(WHAT THE TASK ASKS):
Reproduce the following items verbatim, starting at the line that contains "didier.pailleux at sipe" and stopping after the line that contains "M flang/lib/Frontend/CompilerInvocation.cpp".

(SOURCE MATERIAL):

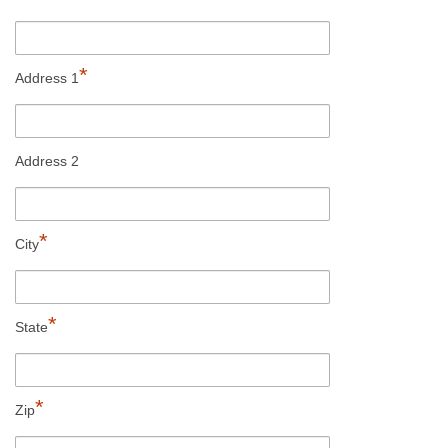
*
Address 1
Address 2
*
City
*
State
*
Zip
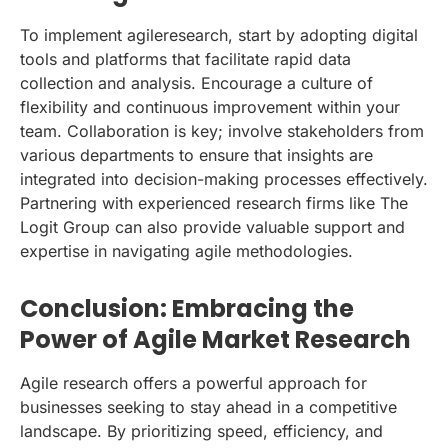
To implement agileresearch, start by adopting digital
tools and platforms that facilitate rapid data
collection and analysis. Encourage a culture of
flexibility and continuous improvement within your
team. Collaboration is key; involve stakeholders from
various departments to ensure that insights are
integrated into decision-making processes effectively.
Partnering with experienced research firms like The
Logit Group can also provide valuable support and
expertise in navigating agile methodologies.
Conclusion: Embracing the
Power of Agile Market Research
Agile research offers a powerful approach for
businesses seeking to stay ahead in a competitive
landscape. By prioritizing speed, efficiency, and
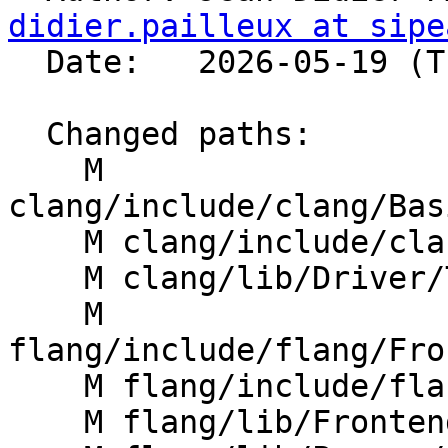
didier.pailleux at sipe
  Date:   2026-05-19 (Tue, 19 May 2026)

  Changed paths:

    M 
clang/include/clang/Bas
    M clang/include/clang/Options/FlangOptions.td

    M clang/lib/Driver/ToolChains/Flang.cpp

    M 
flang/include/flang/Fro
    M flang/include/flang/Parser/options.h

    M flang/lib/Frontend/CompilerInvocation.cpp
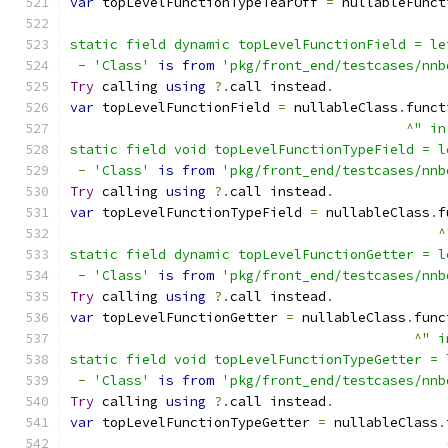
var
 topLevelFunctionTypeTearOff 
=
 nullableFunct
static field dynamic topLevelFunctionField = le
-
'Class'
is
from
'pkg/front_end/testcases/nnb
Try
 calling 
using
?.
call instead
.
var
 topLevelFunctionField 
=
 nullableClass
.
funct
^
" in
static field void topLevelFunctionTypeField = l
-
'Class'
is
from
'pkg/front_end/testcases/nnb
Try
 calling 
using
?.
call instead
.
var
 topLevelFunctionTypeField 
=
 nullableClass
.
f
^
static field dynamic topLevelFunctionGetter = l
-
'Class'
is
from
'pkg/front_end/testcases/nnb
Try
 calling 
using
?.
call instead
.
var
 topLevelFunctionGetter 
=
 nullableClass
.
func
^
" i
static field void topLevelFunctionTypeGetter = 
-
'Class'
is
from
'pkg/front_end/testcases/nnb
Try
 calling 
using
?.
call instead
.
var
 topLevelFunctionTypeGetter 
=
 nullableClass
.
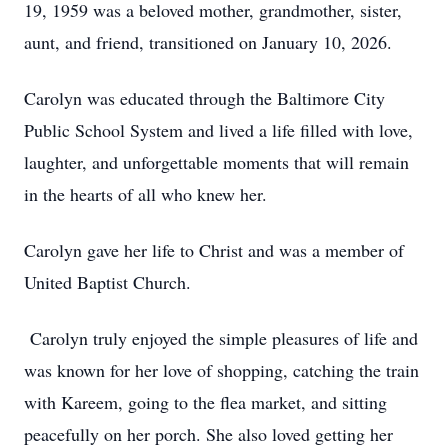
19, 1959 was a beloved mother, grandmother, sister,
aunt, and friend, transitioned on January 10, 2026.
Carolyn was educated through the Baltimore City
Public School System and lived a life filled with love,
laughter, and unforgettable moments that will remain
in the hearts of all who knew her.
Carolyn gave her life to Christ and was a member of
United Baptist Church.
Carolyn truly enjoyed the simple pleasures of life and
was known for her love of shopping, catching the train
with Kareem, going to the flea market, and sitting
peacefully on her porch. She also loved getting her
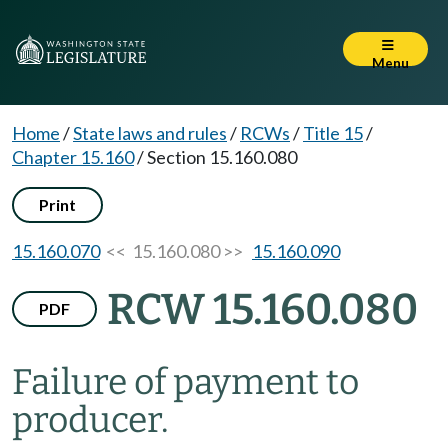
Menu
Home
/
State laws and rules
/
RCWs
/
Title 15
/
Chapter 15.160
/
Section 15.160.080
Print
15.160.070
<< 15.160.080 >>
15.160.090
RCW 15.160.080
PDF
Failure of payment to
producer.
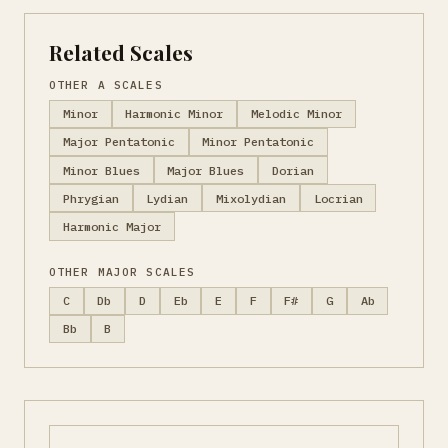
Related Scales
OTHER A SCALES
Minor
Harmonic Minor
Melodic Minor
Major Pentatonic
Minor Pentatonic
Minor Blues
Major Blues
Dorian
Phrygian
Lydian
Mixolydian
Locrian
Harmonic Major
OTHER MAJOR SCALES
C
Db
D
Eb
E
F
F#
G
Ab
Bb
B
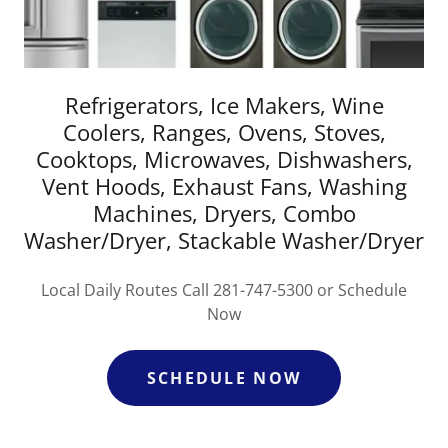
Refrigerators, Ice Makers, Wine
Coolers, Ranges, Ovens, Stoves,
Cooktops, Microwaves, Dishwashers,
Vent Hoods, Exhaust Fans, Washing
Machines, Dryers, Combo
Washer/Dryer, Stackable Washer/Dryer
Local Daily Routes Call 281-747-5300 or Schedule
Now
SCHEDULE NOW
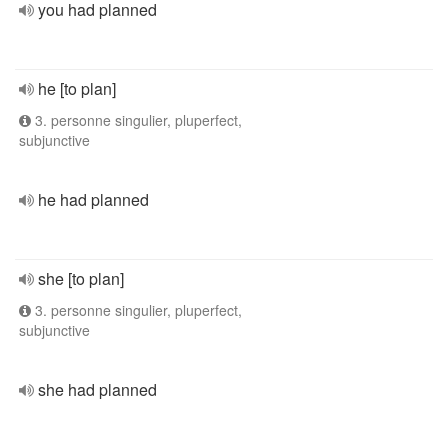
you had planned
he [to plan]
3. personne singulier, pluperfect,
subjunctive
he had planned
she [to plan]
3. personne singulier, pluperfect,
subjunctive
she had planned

==

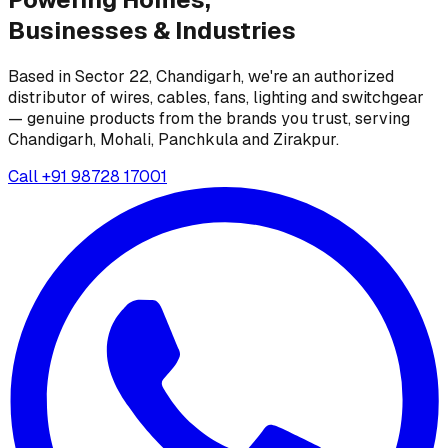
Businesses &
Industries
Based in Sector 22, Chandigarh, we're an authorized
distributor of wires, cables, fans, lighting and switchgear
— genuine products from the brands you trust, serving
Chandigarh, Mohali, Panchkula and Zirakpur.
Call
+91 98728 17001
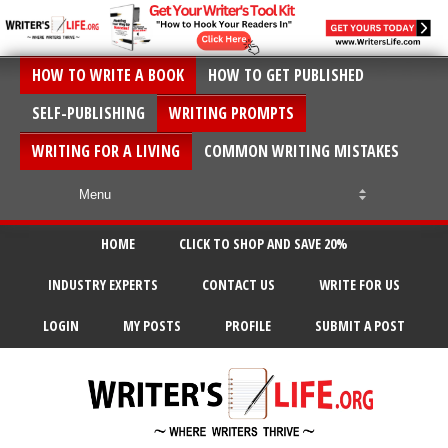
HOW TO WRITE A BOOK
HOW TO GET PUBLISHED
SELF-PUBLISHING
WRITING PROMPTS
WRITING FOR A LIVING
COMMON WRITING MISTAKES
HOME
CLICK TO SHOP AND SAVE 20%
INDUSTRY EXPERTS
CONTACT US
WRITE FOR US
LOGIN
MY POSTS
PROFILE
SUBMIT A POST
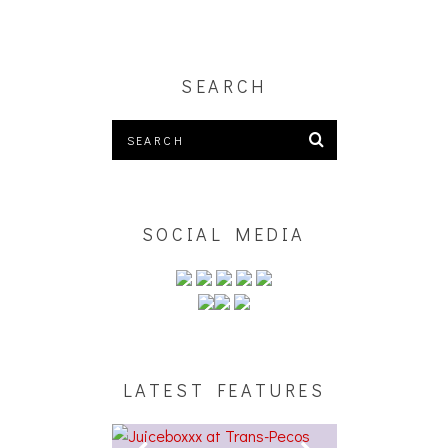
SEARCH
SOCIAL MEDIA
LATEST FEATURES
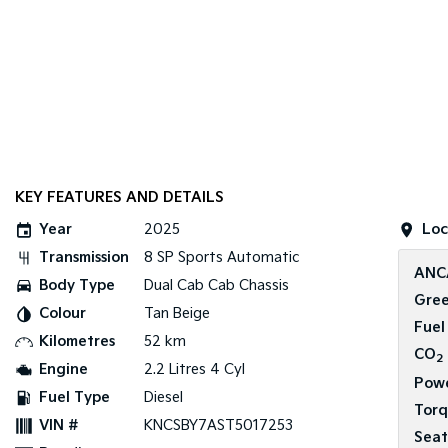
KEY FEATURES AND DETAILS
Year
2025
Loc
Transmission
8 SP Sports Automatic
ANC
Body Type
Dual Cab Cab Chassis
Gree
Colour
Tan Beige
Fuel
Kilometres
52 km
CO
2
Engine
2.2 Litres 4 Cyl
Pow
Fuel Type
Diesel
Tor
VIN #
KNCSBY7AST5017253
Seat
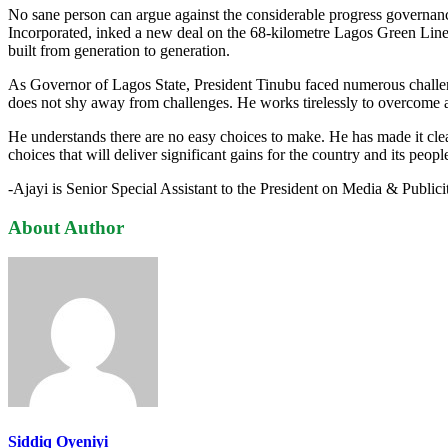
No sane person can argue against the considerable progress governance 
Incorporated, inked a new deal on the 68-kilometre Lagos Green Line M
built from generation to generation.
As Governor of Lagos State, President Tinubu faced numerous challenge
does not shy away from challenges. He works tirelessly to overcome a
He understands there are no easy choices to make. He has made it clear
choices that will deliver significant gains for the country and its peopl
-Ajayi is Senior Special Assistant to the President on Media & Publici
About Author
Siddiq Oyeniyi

...

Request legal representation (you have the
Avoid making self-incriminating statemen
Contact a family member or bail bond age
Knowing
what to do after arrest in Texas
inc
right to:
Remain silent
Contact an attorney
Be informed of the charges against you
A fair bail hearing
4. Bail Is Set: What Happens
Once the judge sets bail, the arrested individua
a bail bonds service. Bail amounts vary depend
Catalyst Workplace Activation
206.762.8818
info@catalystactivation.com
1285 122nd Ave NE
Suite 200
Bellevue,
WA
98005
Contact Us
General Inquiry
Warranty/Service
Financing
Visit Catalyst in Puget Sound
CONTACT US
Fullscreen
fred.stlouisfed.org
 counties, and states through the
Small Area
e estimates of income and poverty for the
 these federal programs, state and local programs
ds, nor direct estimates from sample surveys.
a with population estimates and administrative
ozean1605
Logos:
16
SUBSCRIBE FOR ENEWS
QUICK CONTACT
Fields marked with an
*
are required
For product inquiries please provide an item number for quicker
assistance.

(WRITTEN ANSWER):
didier.pailleux at sipe
  Date:   2026-05-19 (Tue, 19 May 2026)

  Changed paths:

    M 
clang/include/clang/Bas
    M clang/include/clang/Options/FlangOptions.td

    M clang/lib/Driver/ToolChains/Flang.cpp

    M 
flang/include/flang/Fro
    M flang/include/flang/Parser/options.h

    M flang/lib/Frontend/CompilerInvocation.cpp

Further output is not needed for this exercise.